## TEXTE D'ÉTUDE
Il est des personnalités historiques que l’on aimerait connaître, du moins le côté humain plutôt que l’image que l’on voit d’elle sans arrêt. C’est le cas d’Ernesto « Che » Guevara, révolutionnaire argentin ayant combattu pour la révolution cubaine dans les années 50. Figure emblématique des mouvements révolutionnaires du monde entier, encore connu de nos jours pour sa célèbre photo. Il s’agit bien d’un personnage dont ont aimerait beaucoup découvrir l’humain qui se cache derrière cette icône. Et ces entre les mains que le réalisateur Steven Soderbergh (Ocean’s Eleven, Traffic, Erin Brockovich…) que ce projet de 4h15 divisé en deux parties (pour ne pas faire au public) a atterri. Que vaut donc cette première partie ?


Cuba, 1952. Un jeune avocat, Fidel Castro, candidat du Parti du Peuple, veut stopper le général Fulgencio Batista qui prépare un putsch. Mais l'opération échoue malgré l'aide de jeunes soldats et Castro est condamné à 2 ans de prison. Amnistié, il s'exile à Mexico en 1955. À ce moment, un certain Ernesto Guevara, jeune Argentin idéaliste, débute sa carrière politique au Guatemala. Après un complot militaire soutenu par la CIA, Guevara est obligé de se réfugier lui aussi au Mexique. Il rejoint un groupe de révolutionnaires cubains. Le 13 juillet 1955 dans un petit appartement de Mexico, Raúl Castro le présente à son frère ainé, Fidel.

## PROBLÈMES À RÉSOUDRE
- A) D'après le texte d'étude, qui présente Ernesto Guevara à Fidel Castro le 13 juillet 1955 ?
- B) Recopiez tout le passage du texte d'étude, depuis « Cuba, 1952. Un » jusqu'à « frère ainé, Fidel. » inclus.

## DONNÉES PRÉSENTÉES
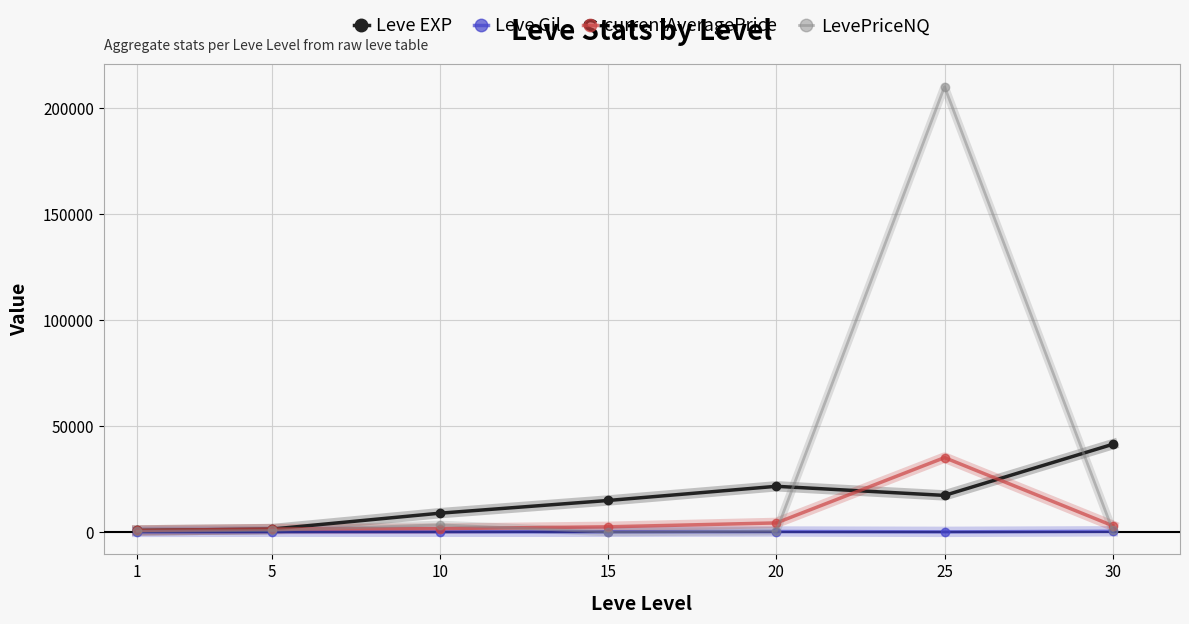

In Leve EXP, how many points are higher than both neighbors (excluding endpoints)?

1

...

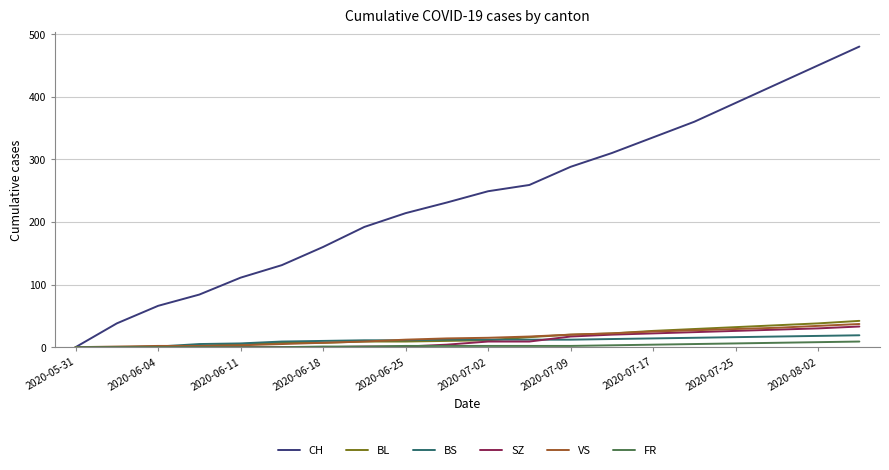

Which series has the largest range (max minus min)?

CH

## CORRIGÉ DE L'EXERCICE
- A) Raúl Castro, le frère cadet de Fidel.

- B)
Cuba, 1952. Un jeune avocat, Fidel Castro, candidat du Parti du Peuple, veut stopper le général Fulgencio Batista qui prépare un putsch. Mais l'opération échoue malgré l'aide de jeunes soldats et Castro est condamné à 2 ans de prison. Amnistié, il s'exile à Mexico en 1955. À ce moment, un certain Ernesto Guevara, jeune Argentin idéaliste, débute sa carrière politique au Guatemala. Après un complot militaire soutenu par la CIA, Guevara est obligé de se réfugier lui aussi au Mexique. Il rejoint un groupe de révolutionnaires cubains. Le 13 juillet 1955 dans un petit appartement de Mexico, Raúl Castro le présente à son frère ainé, Fidel.